The 3D offered a nice sense of depth with occasional “pop out” moments. Not shot on native cameras, the movie underwent a conversion that worked pretty well and used the stereo imaging to add to the experience.
That said, I thought Goosebumps could’ve been more aggressive. While the 3D added spice, a tale like this begs for something more dynamic.
Compared to the 2D, picture quality took a hit in terms of sharpness. Though much of the 3D image boasted positive delineation, it could look a little soft and “smoothed out” at times. These concerns weren’t major, but I’d give the 3D presentation a “B” for picture, a moderate drop from the “A-“ I awarded to the 2D.
The mild lack of definition complicated my preference. I’d probably still opt for the 3D version, as the softness wasn’t a big issue, and the stereo elements seemed fun. However, this is a tentative recommendation, as the 3D image didn’t quite live up to expectations.
Also note that the 3D Goosebumps downgraded the 2D version’s Atmos audio. Instead, the 3D edition came with DTS-HD MA 5.1 sonics, a factor that may make it less appealing to some.
As we move to extras, we open with a Cast Blooper Reel. It runs three minutes, eight seconds and mainly brings the usual goofs and giggles. A few improv lines add value, though.
Cut footage arrives via an Alternate Opening (3:28) and seven Deleted Scenes (12:39). The “Opening” hints at the mayhem yet to come. It features Kumail Nanjiani – absent from the final film – and it’s pretty funny.
As for the deleted scenes, a glimpse of Zach’s first day at his new school fills much of the running time, as it goes six minutes. It would’ve slowed down the story, but it’s interesting in its own right.
We also find an “Alternate Ending”, one that makes a pretty big change in the existing finale. It’s less crowd-pleasing, so I see why it wasn’t used.
The remaining scenes offer minor tidbits. Though they offer nothing special, they’re fun to see.
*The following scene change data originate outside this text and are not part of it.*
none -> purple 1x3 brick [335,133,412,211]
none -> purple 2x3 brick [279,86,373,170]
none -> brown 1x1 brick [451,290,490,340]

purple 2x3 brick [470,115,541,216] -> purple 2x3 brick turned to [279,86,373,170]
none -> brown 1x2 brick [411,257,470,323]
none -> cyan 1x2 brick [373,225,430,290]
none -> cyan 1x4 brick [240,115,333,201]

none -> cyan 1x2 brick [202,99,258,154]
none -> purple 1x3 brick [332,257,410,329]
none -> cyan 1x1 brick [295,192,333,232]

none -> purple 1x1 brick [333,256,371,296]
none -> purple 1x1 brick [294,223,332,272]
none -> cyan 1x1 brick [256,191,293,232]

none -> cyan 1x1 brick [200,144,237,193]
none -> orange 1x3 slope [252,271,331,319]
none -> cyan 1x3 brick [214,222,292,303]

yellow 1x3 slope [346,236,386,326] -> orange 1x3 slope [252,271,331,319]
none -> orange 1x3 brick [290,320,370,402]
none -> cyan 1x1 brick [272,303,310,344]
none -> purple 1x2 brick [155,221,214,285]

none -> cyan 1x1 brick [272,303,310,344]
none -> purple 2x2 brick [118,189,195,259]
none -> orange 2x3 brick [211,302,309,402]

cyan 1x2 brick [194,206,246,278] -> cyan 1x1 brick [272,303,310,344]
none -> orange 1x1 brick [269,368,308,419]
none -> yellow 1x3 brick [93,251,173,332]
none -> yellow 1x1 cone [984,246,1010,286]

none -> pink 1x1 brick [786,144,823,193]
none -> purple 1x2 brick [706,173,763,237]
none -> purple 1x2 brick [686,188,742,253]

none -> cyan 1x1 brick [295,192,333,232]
Four featurettes follow, and they launch with All About Slappy. It goes for four minutes, 44 seconds and includes notes from author RL Stine, puppeteer Jake McKinnon, director Rob Letterman, and actors Jack Black, Dylan Minnette and Jillian Bell.
“About” gives us notes about the Slappy character’s literary origins and his adaptation for the screen. It’s use of Slappy as narrator gives us a comedic tone but it still offers decent notes, even though Black doesn’t reprise the Slappy part for the featurette.
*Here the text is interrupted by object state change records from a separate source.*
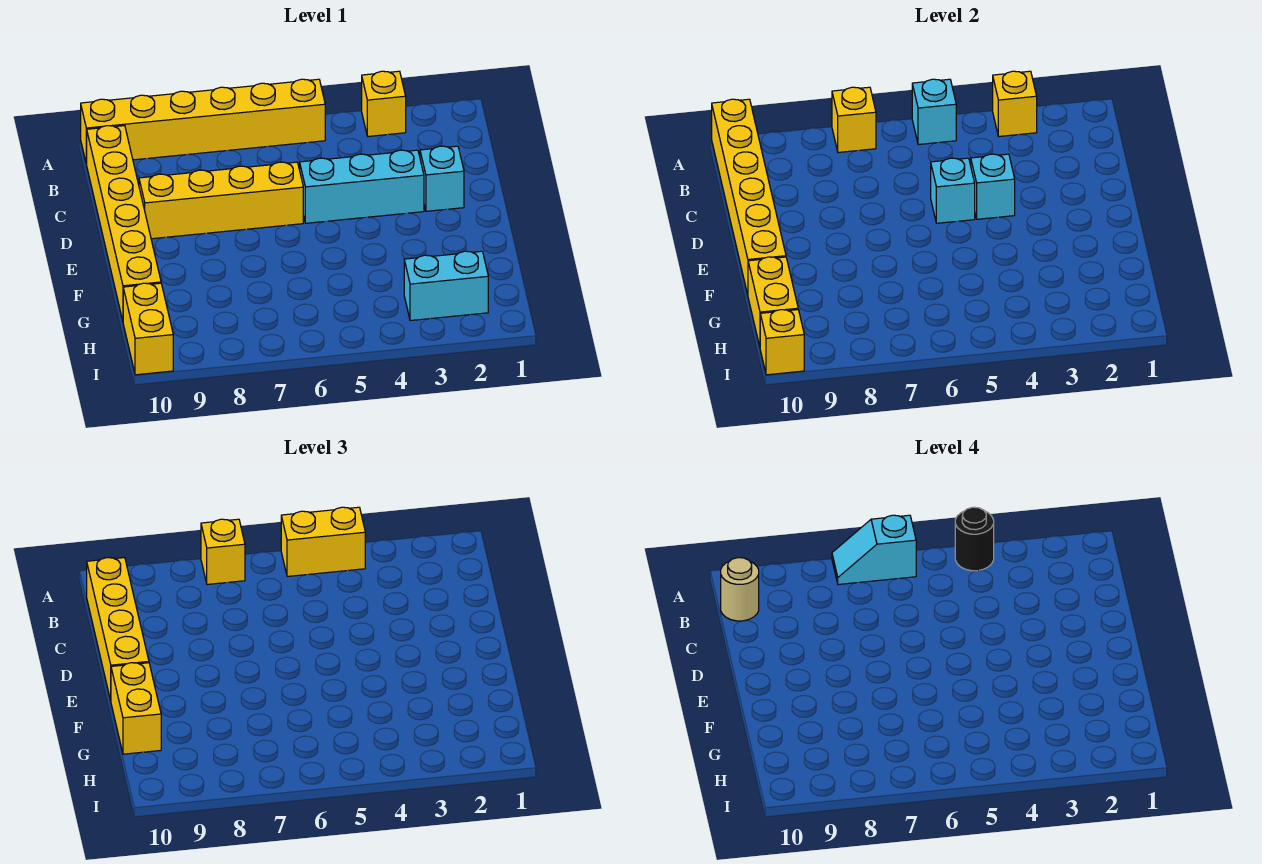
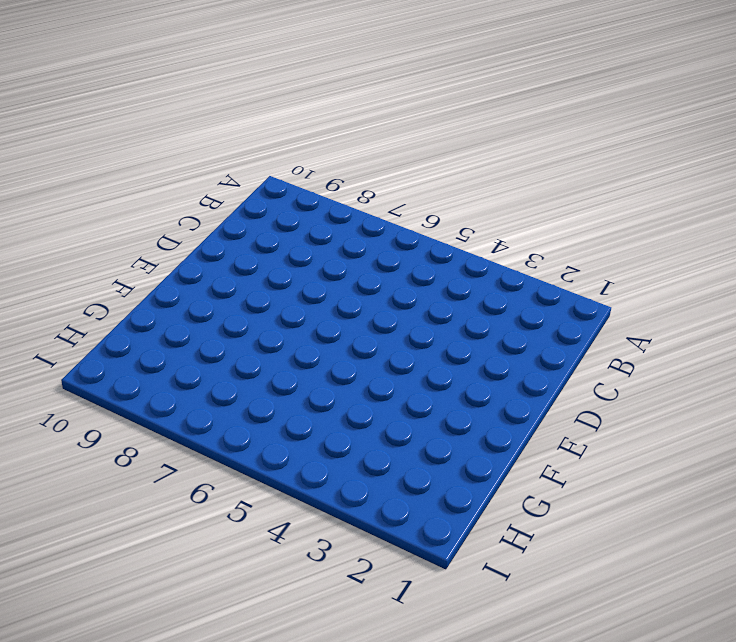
none -> yellow 1x1 brick [362,71,406,136]
none -> yellow 1x6 brick [81,79,325,164]
none -> yellow 1x6 brick [87,126,161,320]

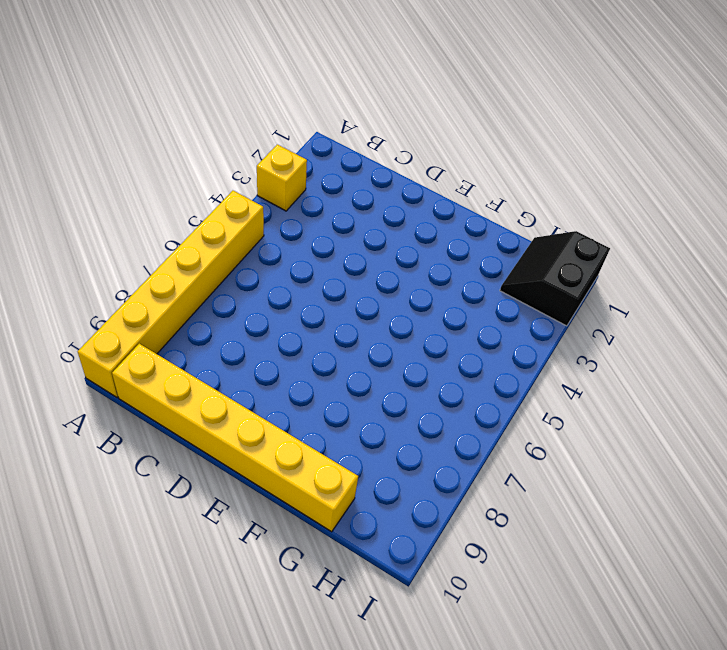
black 2x2 slope [500,231,610,326] -> cyan 1x2 brick [404,251,488,321]
none -> cyan 1x1 brick [420,146,464,211]
none -> cyan 1x3 brick [300,150,424,223]
none -> yellow 1x4 brick [139,162,303,239]

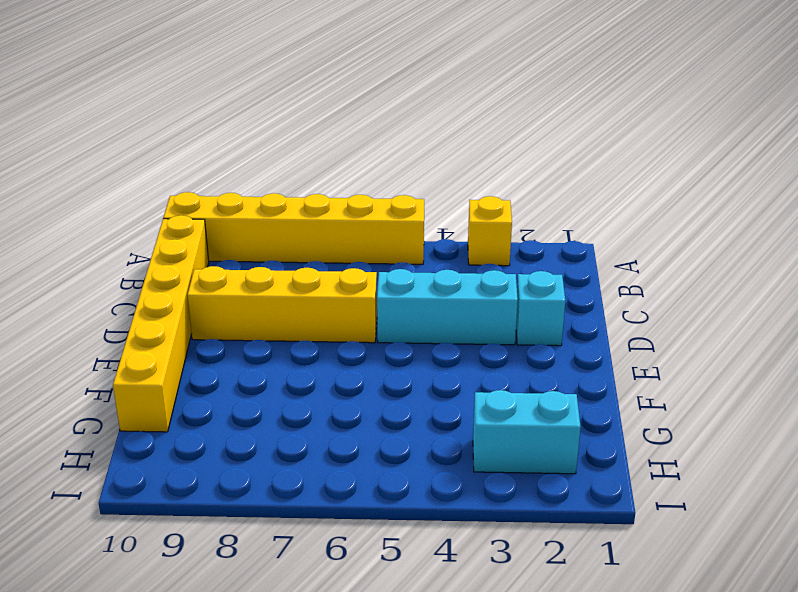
none -> yellow 1x2 brick [123,283,173,375]
none -> yellow 1x1 brick [993,71,1037,136]
none -> cyan 1x1 brick [912,79,956,145]

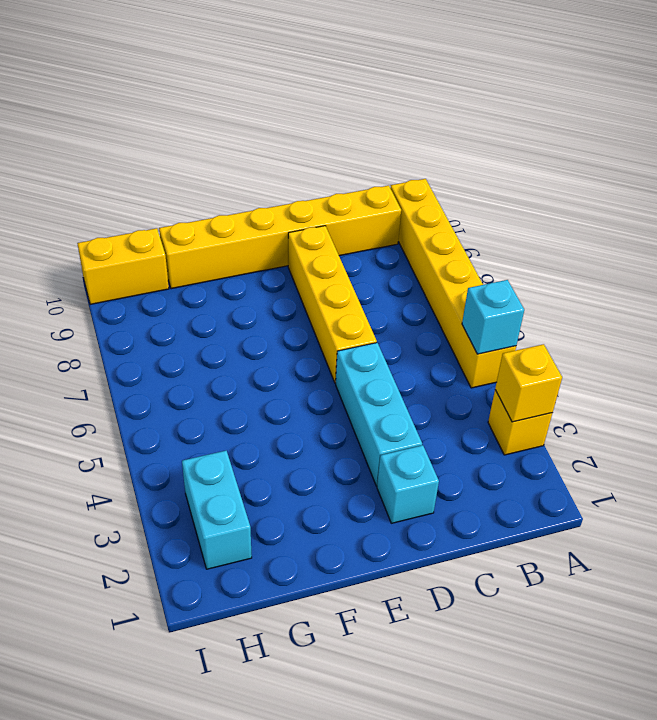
none -> yellow 1x1 brick [832,87,876,152]
none -> yellow 1x6 brick [712,99,786,294]
none -> cyan 1x1 brick [971,154,1015,219]

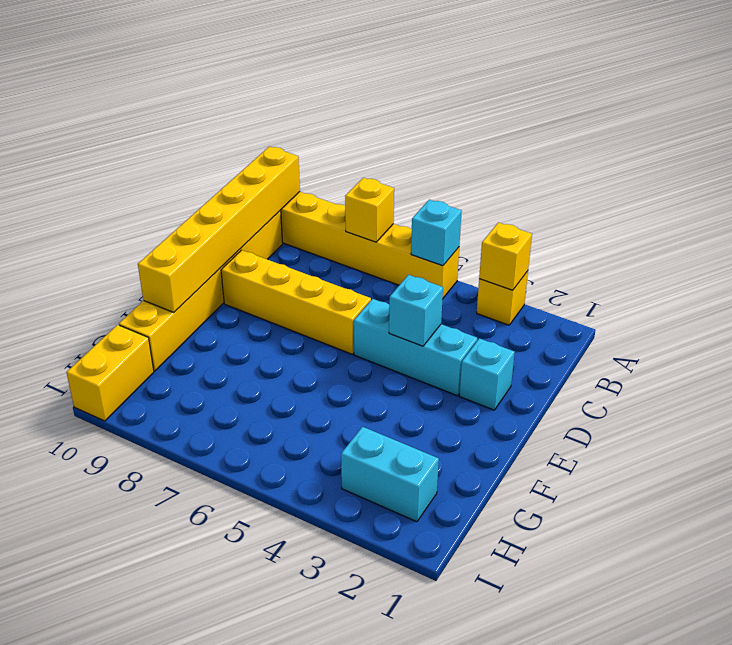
none -> cyan 1x1 brick [931,158,975,223]
none -> yellow 1x2 brick [748,257,798,346]
none -> yellow 1x1 brick [760,310,804,375]

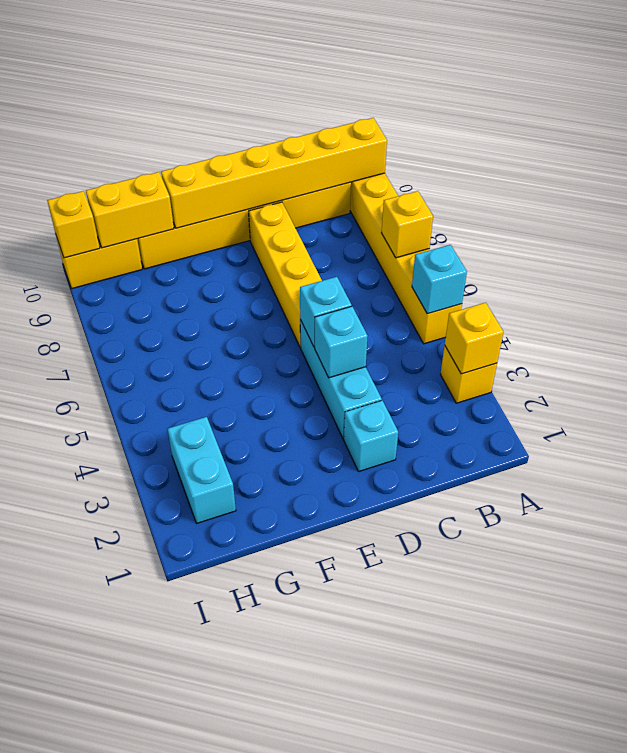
none -> yellow 1x2 brick [281,507,365,577]
none -> yellow 1x1 brick [201,519,245,584]
none -> yellow 1x4 brick [87,558,149,700]

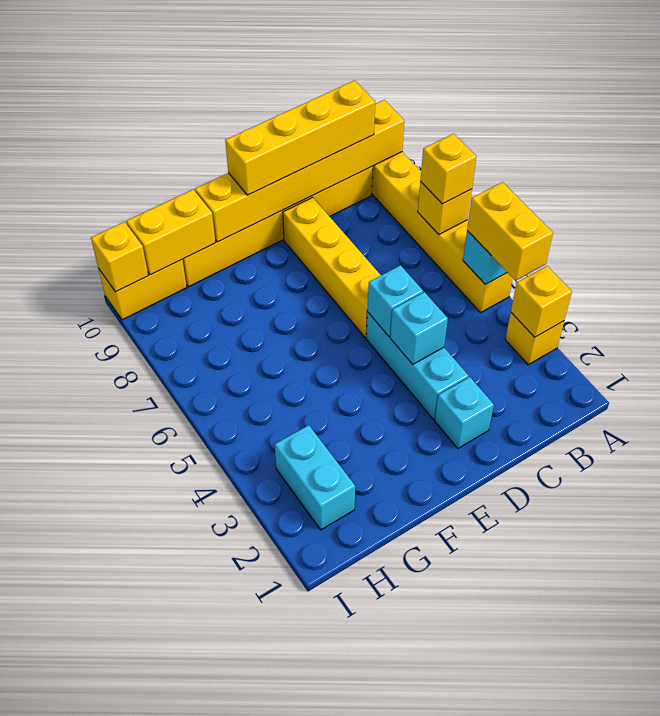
none -> yellow 1x2 brick [111,663,161,754]
none -> black 1x1 round brick [955,507,994,571]
none -> cyan 1x2 slope [832,515,916,584]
Next comes the five-minute, 47-second Beginner’s Guide to Surviving a Goosebumps Creature. It features Minnette and Ryan Lee in character as they tell us how to beat various monsters. The reel offers some entertainment value but it’s largely forgettable and promotional.
Strange Things Are Happening takes up three minutes, 30 seconds and focuses mainly on Minnette’s “behind the scenes” footage from the set. He claims weird, spooky shenanigans took place during the shoot, and the clip shows the result. Like “Guide”, it presents moderate amusement.
For the last featurette, we go to Creaturefied. It spans eight minutes, 56 seconds and provides comments from makeup department head Fionagh Cush and creature makeup designer Steve Prouty.
They lead us through “makeup projects” to be done at home. These show how to create fake blood and a mummy mask. Kids might enjoy these tutorials.
A Cast Screen Test Gallery goes for seven minutes, 16 seconds and provides these pairings: “Dylan Minnette and Odeya Rush”, “Dylan Minnette, Odeya Rush and Jack Black”, “Dylan Minnette and Jack Black” twice. They’re entertaining to see.
The 2D disc opens with ads for The Goldbergs, Pixels, Hotel Transylvania 2, The Angry Birds Movie, Open Season: Scared Silly and The 5th Wave. No trailer for Goosebumps appears here.
The 3D disc launches with 3D promos for Pixels and Hotel Transylvania 2.
A comedy/horror tale that emphasizes the laughs, Goosebumps delivers a fun adventure. It mixes genres in a loose, lively way that allows it to become a likable romp. The Blu-ray brings excellent picture and audio along with a decent array of bonus materials. Goosebumps offers a solid family film, and the 3D version brings some fun visuals, though it’s not a great presentation.